À ce moment, par la porte restée ouverte, Boutan aperçut dans l’allée, les deux jeunes paysannes, qui riaient, se poussaient avec des jeux de chattes.

« Dites donc, on ne me les a pas montrées, celles-là. Elles sont gentilles… Est-ce que ce sont des nourrices ?

— Des nourrices, non, non ! répondit la Couteau, avec son mince sourire. Ce sont des personnes qu’on m’a chargée de placer. »

En entrant, d’un coup d’œil oblique, elle avait examine Mathieu sans d’ailleurs sembler le reconnaître. Celui-ci était resté sur sa chaise, assistant à cet examen de bétail qu’on achète, écoutant ensuite ce marché de mère qui se vend, silencieux, le cœur peu à peu soulevé de pitié et de révolte. Puis, un frisson l’avait saisi lorsque la meneuse s’était tournée vers le bel enfant bien sage dont elle parlait de débarrasser la nourrice.
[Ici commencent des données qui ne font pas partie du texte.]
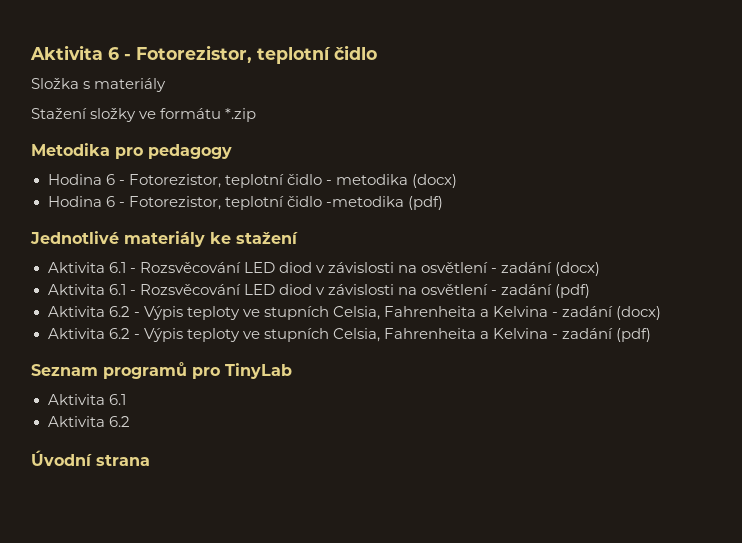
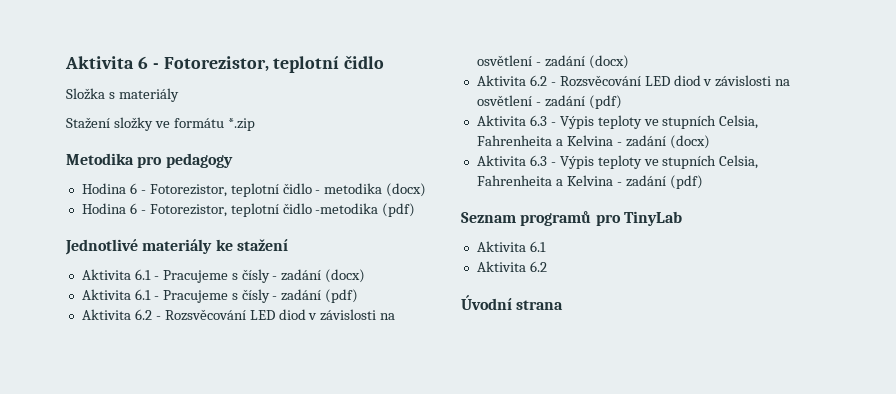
(136, 270) none -> [162,269,366,283] [81,289,359,303] [81,309,161,320] Pracujeme s čísly - zadání (docx) // Aktivita 6.1 - Pracujeme s čísly - zadání (pdf) // Aktivita 6.2 -
[108,284,126,295] 6.1 -> [529,75,547,86] 6.2
[108,306,130,317] 6.2 -> [529,115,547,126] 6.3
[108,328,130,339] 6.2 -> [529,155,547,166] 6.3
Et il la revoyait avec les cinq autres, à la gare Saint-Lazare, s’envolant, emportant chacune un nouveau-né, telles que des corneilles de massacre et de deuil. C’était la rafle qui recommençait, de la vie encore et de l’espoir qu’on volait au grand Paris, un nouveau convoi criminel pour le néant, avec la menace cette fois d’un meurtre double comme disait le docteur, deux enfants en danger de mort, celui de la nourrice et celui de la mère.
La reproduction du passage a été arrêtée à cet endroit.